#### Exercise passage

Posted: Fri May 08, 2020 8:53 am
by Michael Jørgensen


On 5/6/2020 at 2:07 AM, Juju said:




In 2010 I found and joined the TI calculator scene ...



Ah, memories! My very first "computer" was the brand new TI-59 back in 1977. I was 8 years old, and my dad had bought it for himself, but I was allowed to "borrow" it ?
It was an extremely powerful calculator, programmable, and with a magnetic card reader to store programs on.

There was a very large community around this calculator (even locally here in Denmark), and people did a lot of reverse engineering, and figured out many undocumented features of the calculator,

I made lots of programs and games for this calculator. That was what initially inspired me to learn programming.

Micro Memories

Posted: Fri May 08, 2020 8:58 pm
by troj

My first exposure to computers was in elementary school in the 70s, where I had a bit of access to a MITS Altair 8800. I remember playing Hunt The Wumpus and a rudimentary Star Trek game.

########

Task prompt | Echo word for word the stretch of the computer memories post above from "There was a" through "to learn programming.".

#### Data shown

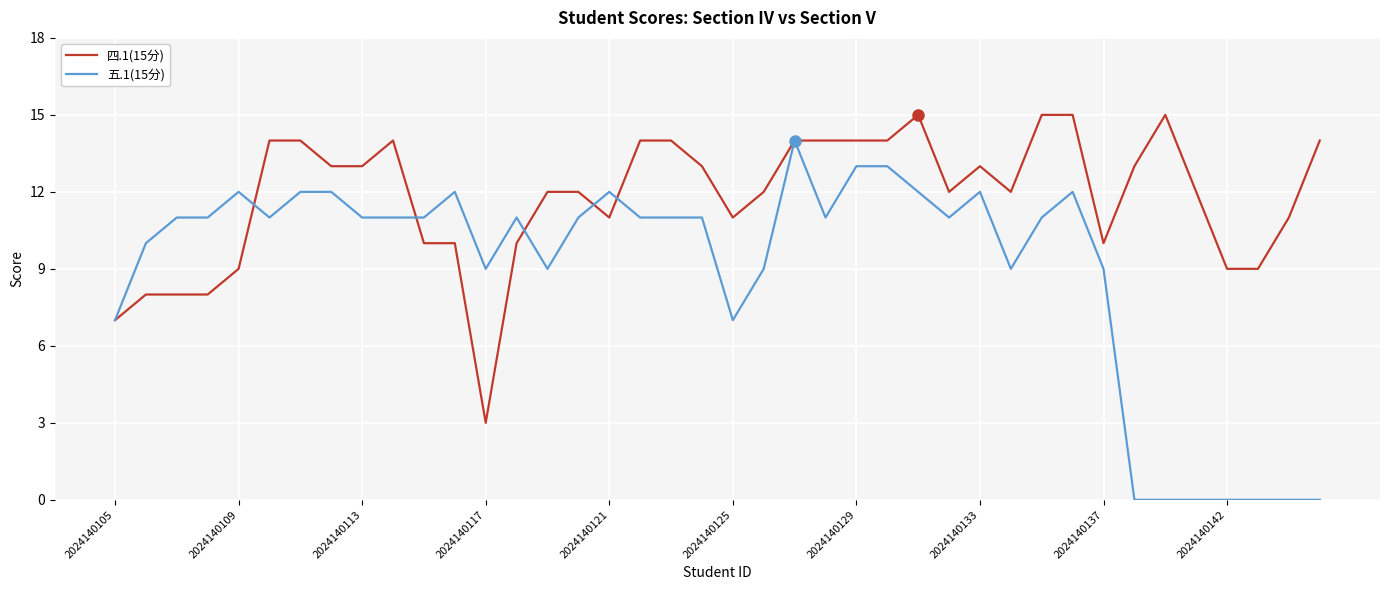

How many series are shown in this chart?

2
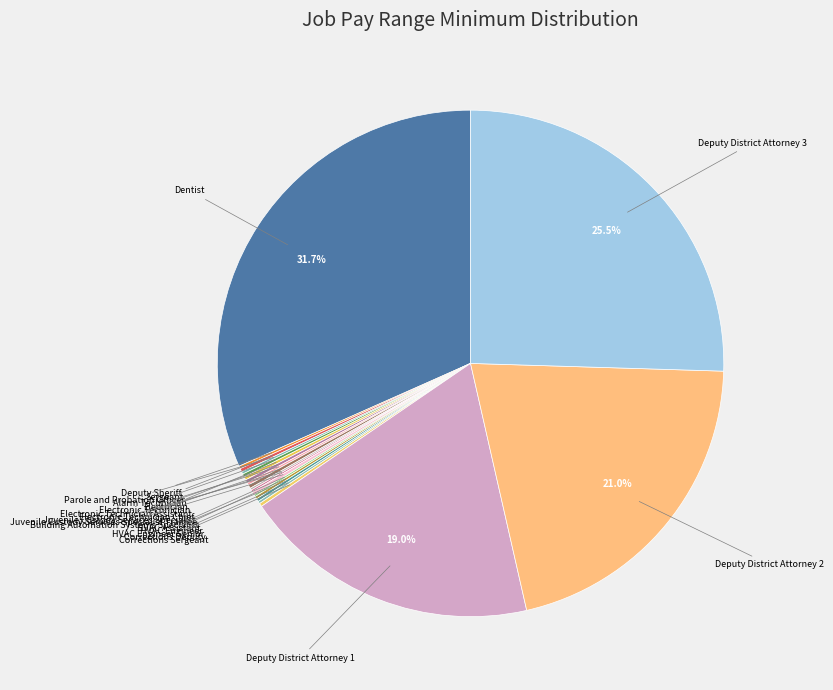

What portion of the pie excludes Deputy District Attorney 1?

81.0%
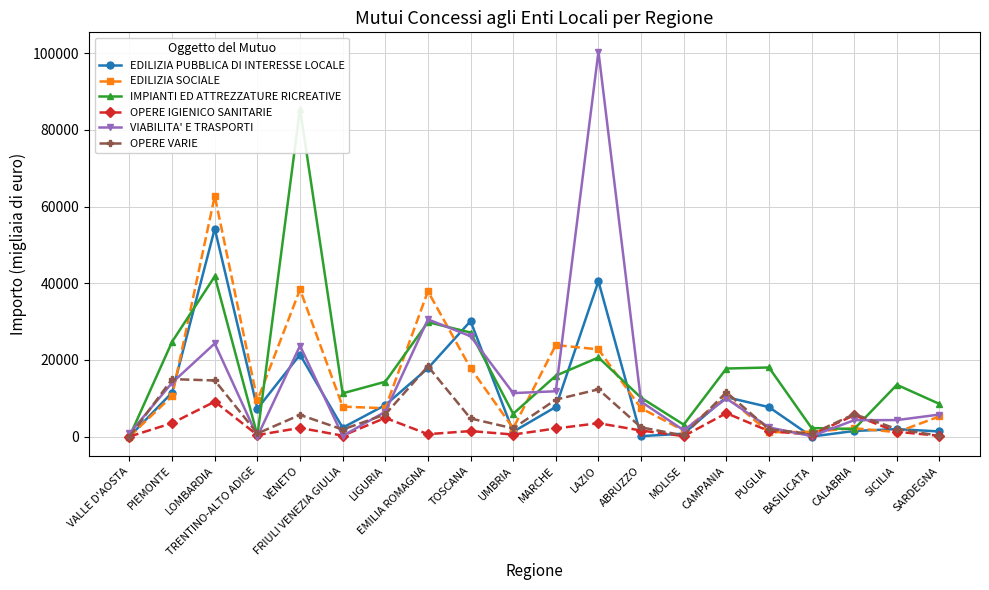

At which label does OPERE VARIE first exceed 4715?

PIEMONTE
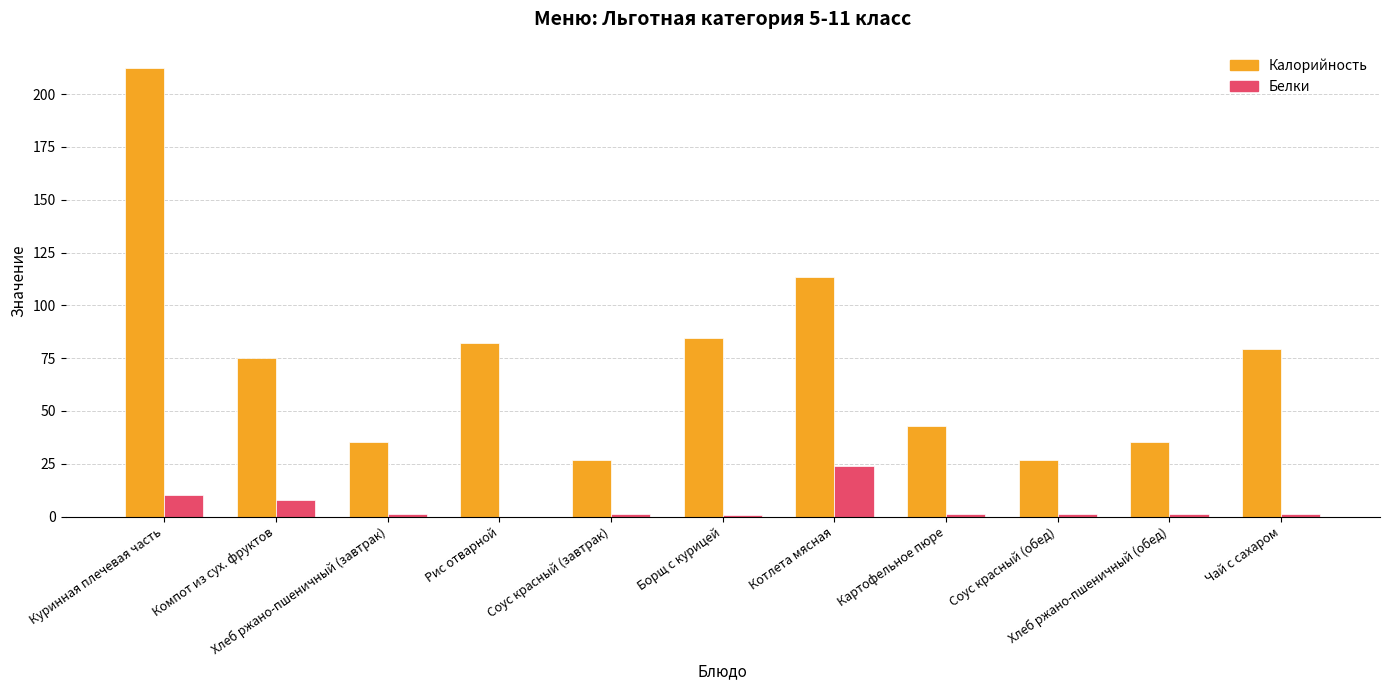

Which series has the widest spread of values?

Калорийность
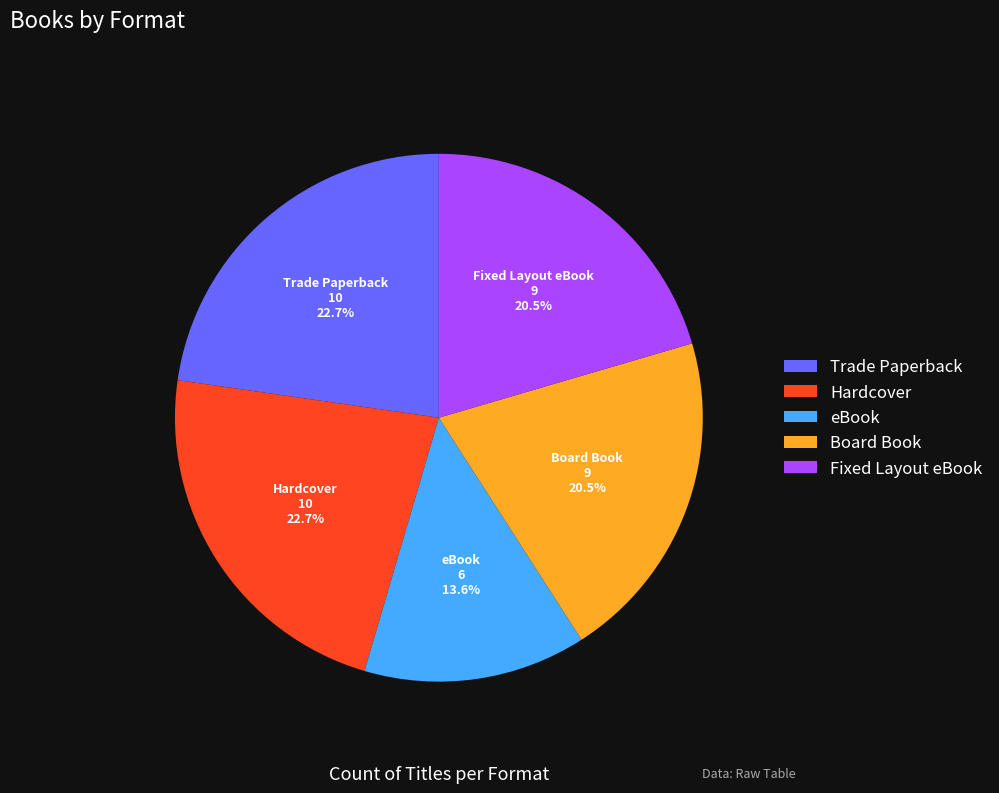

What is the ratio of the value at Board Book to the value at Trade Paperback?

0.9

########

Your solution |
There was a very large community around this calculator (even locally here in Denmark), and people did a lot of reverse engineering, and figured out many undocumented features of the calculator,

I made lots of programs and games for this calculator. That was what initially inspired me to learn programming.